When governments are not accountable to their citizens, social and economic service delivery breaks down and always disproportionately affects women. Today, this is seen in the way women carrying the burden of broken health care systems; the burden of food insecurity and the lack of access to clean water on top of trying to survive a pandemic.

Governments must be accountable in their dealings especially in terms of budget expenditures for women to actually thrive.

Finally, and before I leave this platform, I must speak to the current epicenter of inequality: access to vaccines.

None of the measures I have mentioned today will succeed if people are not vaccinated. As Africa and parts of Asia grapple with a third wave of the pandemic, these countries still have no access to the vaccines.

In the past weeks, countries and institutions that have been hoarding vaccines are now pledging to “donate” their extra doses.

The World Bank is even offering loans to already highly indebted states so that they can purchase vaccines from companies in countries that have refused to share.
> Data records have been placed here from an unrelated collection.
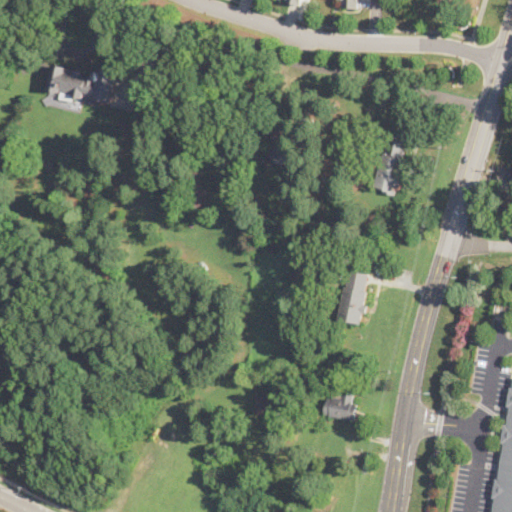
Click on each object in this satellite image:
building: (297, 1)
building: (298, 1)
building: (351, 3)
building: (349, 4)
road: (375, 21)
road: (371, 30)
road: (344, 42)
road: (469, 49)
road: (327, 69)
road: (463, 73)
building: (84, 83)
building: (98, 85)
building: (281, 149)
building: (281, 150)
building: (392, 167)
building: (392, 168)
road: (479, 247)
road: (440, 268)
building: (355, 296)
building: (356, 296)
road: (459, 334)
building: (267, 404)
building: (342, 404)
building: (341, 405)
road: (483, 417)
road: (443, 421)
road: (440, 424)
building: (505, 470)
road: (433, 474)
road: (37, 493)
road: (16, 503)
How can we talk about gender-equal recovery when women in middle- and low-income countries   cannot access the single most critical technology for human continuity today?

I call upon the powers that be—you know who you are—to do better by us. Vaccine justice is the least that you can do.

As Arundhati Roy said, the pandemic is a portal.

Instead of returning to the systems and structures that have pushed women in middle- and low-income countries and communities to the margins, we can use it to deliver equal recovery through canceling debt, financing the informal sector, fair taxation, accountable governance, and vaccine justice.

Let us center the lives of women in middle and low countries in our response and we will ensure gender-equal recovery. Thank you.